A cut above
Tycho told me that he had people from the industry lined up to write news posts while he was gone. He even gave me the one I posted yesterday and explained the rest would arrive this week, well before I needed them. I should have known that was too good to be true.
So here it is Wednesday morning and I need to fill up this space. When Tycho was in Europe I posted some of my favorite posts of his from years past. I’m going to play that card again this morning. So here is one of my favorite bits from back in October of 2001.
In a recent newspost, I fired a controversial volley directly at Chestnuts. In this searing expose, I laid bare the tangled skein of mythology, lies, and outright treachery - hundreds of years in the making - that culminated in my consumption of this damned fruit.
I have a confession to make.
I hadn’t been eating chestnuts at all. And, like Adam in the book of Genesis, I’m going to blame Brenna.

·····

__Apply what you read__.
1. Translate this sentence from the news post into Spanish: "So here it is Wednesday morning and I need to fill up this space."
2. Return the stretch of the news post from "A cut above" through "this damned fruit.", word for word.
3. According to the news post, from what month and year is the reposted favorite bit?

·····

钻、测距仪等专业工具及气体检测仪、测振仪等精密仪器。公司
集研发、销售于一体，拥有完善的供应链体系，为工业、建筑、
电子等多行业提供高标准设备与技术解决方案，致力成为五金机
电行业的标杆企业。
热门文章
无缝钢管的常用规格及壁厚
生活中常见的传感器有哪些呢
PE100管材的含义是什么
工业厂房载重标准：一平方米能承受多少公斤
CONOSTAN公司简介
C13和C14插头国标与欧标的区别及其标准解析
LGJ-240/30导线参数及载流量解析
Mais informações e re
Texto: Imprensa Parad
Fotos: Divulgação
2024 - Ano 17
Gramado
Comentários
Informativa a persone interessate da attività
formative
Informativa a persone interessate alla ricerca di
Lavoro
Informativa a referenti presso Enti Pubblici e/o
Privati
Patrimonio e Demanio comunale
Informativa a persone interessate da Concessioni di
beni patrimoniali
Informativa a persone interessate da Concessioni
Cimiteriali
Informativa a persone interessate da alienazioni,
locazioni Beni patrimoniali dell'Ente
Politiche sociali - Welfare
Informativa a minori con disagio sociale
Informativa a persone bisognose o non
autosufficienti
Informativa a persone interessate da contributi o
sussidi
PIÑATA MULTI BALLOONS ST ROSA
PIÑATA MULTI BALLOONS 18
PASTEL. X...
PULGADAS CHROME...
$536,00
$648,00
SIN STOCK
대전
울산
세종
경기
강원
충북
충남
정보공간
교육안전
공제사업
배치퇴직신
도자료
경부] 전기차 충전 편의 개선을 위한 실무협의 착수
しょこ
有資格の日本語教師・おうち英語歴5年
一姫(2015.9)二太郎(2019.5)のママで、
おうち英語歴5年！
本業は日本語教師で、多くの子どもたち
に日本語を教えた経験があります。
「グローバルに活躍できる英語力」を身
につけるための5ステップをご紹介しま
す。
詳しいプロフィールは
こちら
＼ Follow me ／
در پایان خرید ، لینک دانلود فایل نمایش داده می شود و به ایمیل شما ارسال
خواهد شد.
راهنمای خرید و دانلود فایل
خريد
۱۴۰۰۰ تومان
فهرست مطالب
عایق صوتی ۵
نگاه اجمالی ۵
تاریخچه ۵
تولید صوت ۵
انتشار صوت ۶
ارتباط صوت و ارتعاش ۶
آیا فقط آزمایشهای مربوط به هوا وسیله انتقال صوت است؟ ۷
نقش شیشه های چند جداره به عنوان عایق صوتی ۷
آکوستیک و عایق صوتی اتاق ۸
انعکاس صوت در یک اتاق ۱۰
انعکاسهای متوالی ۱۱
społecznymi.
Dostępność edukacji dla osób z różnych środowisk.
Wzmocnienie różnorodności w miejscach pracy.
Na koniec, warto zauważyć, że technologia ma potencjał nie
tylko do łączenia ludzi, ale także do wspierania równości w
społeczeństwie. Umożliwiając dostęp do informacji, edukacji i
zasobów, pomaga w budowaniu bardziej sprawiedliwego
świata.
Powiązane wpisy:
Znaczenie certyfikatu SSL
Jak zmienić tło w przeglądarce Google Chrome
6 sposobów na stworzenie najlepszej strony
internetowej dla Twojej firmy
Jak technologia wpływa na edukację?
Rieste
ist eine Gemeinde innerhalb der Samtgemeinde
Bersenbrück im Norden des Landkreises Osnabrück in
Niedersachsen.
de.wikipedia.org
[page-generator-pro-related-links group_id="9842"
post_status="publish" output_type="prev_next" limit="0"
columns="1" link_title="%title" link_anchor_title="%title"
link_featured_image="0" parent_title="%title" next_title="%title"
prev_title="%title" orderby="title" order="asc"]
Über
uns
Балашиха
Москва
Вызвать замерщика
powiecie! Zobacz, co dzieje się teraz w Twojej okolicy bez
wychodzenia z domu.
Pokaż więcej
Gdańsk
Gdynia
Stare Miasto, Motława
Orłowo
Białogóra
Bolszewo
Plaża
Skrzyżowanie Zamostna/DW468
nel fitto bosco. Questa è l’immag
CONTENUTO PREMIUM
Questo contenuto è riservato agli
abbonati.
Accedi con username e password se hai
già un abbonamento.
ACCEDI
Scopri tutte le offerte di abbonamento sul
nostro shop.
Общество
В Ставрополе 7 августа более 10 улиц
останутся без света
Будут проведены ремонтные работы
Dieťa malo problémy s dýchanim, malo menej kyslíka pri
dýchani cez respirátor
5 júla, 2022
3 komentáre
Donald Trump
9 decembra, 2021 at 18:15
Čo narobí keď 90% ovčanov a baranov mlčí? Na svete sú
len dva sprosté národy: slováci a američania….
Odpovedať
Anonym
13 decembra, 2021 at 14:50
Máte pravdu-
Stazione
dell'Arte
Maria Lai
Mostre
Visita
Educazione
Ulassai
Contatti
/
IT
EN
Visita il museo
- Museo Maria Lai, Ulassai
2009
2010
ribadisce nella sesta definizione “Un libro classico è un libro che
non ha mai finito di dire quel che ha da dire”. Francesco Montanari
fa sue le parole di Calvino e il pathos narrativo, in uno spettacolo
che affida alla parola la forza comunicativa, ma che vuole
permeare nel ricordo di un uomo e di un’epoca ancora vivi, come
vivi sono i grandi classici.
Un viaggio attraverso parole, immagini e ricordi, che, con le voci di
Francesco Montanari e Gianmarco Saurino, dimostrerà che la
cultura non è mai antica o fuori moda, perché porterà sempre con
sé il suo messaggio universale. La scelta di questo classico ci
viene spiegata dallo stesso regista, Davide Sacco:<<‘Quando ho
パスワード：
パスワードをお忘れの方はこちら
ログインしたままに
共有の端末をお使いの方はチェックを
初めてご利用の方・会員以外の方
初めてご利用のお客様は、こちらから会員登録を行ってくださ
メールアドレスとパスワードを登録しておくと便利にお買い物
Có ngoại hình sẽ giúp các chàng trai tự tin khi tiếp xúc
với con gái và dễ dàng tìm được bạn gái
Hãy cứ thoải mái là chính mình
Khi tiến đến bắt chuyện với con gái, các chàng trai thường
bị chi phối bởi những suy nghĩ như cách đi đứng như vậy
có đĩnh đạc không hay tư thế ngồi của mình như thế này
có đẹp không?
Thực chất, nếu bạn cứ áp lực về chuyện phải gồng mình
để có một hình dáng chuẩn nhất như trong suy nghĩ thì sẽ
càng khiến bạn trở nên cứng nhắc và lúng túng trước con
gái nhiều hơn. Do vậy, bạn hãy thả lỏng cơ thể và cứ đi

·····

__Task-by-task answers__.
1. Así que aquí estamos, miércoles por la mañana, y necesito llenar este espacio.

2.
A cut above
Tycho told me that he had people from the industry lined up to write news posts while he was gone. He even gave me the one I posted yesterday and explained the rest would arrive this week, well before I needed them. I should have known that was too good to be true.
So here it is Wednesday morning and I need to fill up this space. When Tycho was in Europe I posted some of my favorite posts of his from years past. I’m going to play that card again this morning. So here is one of my favorite bits from back in October of 2001.
In a recent newspost, I fired a controversial volley directly at Chestnuts. In this searing expose, I laid bare the tangled skein of mythology, lies, and outright treachery - hundreds of years in the making - that culminated in my consumption of this damned fruit.

3. October of 2001.